25 April 2026

Neos: Stradiotti e la lezione della pandemia

Neos

“Avere compagnie aeree funzionanti in questo paese è utile a tutti”. E’ questa una delle tante lezioni che la pandemia ha portato con sé, come racconta Carlo Stradiotti, ad di Neos, ricordando i lunghi mesi passati.

Cosa ha lasciato in eredità questo periodo? “Sicuramente abbiamo imparato molto, a cominciare dalle potenzialità del business cargo”. Ma, soprattutto, l’ad sottolinea il valore “del lavoro fatto per i rimpatri, che ci ha permesso di dare un senso diverso all’utilità collettiva di un’azienda come questa.  Noi portiamo al mare gli italiani, è vero. Ma quando ci si ritrova, più volte, a riportare a casa centinaia di connazionali collaborando con le ambasciate italiane, questo accresce il senso del lavoro che facciamo. Un lavoro che a volte – prima – poteva sembrare banale…”.

Ancora oggi Neos lavora fianco a fianco con il Governo “per portare nel nostro Paese materiale sanitario: i nostri Boeing 787 non trasportano passeggeri ma tutte le siringhe necessarie per portare avanti quel programma vaccinale che rappresenta un punto di svolta centrale per l’Italia. Abbiamo superato i 30 milioni di siringhe trasportate!.”

Questo però non compensa il ‘disastro’ dei mesi scorsi, che ha visto soffrire i vettori italiani come quelli di tutto il resto del mondo. Quelle stesse compagnie aeree (oltre a Neos ci sono Air Dolomiti e Blue Panorama) che però, ad oggi, ancora attendono aiuti concreti, a cominciare dai 130 milioni di euro inseriti nel decreto Cura Italia, che le lungaggini di approvazione hanno tenuto fermi per mesi: “Una prima parte è stata ricevuta dalle compagnie, ma relativamente alle perdite patite fino a metà giugno 2020. Per le parti successive, abbiamo trasmesso al ministero dei trasporti i consuntivi fino a 31 ottobre e poi fino a 31 dicembre: restiamo in fiduciosa attesa“.
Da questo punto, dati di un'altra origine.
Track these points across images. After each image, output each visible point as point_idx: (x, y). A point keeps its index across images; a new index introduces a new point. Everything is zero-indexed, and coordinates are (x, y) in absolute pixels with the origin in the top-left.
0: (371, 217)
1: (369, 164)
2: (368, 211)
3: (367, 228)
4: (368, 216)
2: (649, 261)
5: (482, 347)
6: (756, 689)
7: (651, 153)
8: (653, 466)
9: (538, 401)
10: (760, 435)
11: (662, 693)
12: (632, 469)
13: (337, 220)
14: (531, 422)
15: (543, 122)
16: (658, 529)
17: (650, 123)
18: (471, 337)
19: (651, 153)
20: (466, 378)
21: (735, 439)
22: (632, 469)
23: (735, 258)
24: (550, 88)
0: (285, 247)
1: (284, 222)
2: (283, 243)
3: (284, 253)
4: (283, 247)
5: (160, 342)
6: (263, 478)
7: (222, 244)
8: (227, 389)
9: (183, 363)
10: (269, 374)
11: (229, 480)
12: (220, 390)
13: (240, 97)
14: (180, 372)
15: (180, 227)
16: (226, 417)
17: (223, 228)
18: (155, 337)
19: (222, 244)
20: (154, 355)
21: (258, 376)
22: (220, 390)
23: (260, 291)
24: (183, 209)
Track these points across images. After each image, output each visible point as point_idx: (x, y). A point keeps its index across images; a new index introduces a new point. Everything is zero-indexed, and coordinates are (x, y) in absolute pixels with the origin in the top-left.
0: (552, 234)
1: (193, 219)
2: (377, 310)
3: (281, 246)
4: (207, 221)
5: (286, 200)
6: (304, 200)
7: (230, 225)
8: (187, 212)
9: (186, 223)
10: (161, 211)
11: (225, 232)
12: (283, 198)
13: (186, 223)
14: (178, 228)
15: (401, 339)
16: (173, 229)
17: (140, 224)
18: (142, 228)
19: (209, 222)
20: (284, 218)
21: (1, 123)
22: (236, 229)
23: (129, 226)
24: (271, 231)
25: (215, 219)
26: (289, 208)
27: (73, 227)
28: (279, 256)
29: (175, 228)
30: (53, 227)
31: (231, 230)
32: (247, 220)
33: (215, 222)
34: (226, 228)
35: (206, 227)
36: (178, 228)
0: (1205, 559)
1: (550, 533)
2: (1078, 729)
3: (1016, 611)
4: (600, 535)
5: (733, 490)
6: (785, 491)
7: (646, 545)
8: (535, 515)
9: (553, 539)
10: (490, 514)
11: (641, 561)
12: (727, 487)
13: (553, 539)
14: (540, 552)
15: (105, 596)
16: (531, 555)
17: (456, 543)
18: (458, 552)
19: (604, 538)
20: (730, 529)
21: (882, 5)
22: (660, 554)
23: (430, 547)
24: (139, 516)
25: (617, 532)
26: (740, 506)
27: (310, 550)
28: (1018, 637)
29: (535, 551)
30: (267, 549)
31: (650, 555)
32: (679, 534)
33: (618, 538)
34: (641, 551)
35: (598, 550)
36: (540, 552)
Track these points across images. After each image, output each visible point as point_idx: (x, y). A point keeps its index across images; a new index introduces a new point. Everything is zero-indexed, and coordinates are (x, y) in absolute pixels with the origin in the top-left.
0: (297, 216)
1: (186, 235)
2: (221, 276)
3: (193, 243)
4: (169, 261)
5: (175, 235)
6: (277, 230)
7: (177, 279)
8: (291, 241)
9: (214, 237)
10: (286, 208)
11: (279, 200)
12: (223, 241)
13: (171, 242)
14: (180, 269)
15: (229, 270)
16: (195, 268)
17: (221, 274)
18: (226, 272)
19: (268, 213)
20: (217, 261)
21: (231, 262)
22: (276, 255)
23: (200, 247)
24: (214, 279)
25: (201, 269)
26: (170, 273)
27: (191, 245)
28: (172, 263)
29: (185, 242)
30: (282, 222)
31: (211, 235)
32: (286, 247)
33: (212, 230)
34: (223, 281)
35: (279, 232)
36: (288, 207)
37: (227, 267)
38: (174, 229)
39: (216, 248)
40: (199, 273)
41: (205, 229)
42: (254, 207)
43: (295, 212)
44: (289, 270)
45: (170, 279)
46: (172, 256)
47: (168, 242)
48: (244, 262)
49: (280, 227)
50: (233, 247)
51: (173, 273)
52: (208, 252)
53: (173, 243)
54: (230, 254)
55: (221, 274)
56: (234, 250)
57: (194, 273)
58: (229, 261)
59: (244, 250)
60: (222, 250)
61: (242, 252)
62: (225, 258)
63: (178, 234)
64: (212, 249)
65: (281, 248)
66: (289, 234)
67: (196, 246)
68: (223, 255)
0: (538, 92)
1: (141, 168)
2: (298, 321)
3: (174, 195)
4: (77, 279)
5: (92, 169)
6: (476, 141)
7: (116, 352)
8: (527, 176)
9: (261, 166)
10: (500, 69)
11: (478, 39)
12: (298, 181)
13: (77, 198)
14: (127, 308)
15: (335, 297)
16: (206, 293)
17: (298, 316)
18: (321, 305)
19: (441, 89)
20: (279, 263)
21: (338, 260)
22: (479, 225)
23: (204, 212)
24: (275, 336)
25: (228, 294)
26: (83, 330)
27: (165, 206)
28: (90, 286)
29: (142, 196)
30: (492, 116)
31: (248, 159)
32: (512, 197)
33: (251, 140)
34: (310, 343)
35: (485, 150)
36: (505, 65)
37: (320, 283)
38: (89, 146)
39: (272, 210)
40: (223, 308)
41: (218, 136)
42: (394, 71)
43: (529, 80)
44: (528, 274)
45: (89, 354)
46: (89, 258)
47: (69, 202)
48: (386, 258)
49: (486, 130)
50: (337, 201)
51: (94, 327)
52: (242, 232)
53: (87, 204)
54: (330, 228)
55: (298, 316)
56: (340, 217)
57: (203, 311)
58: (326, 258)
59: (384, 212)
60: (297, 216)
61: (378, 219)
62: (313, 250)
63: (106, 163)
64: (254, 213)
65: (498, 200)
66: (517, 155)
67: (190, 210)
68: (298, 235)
Ma non è tutto: “Va registrato il fatto che il fondo da 130 milioni a fine anno, con chiosa finale nel Mille Proroghe e quindi passato al Senato il 1° marzo, è stato ridotto a 95 milioni. Questo perché le risorse non sono state utilizzate entro l’anno solare, conseguenza però del fatto che i decreti attuativi hanno avuto i tempi che conosciamo…”. Insomma l’intervento, pur approvato, “è rimasto rallentato nelle maglie di un’organizzazione ministeriale”.

Ora i tre vettori confidano “che si materializzi sostegno politico al settore che permetta il rifinaziamento di questo provvedimento per le risorse che mancano del 2020 e per le perdite che stiamo registrando nel 2021″.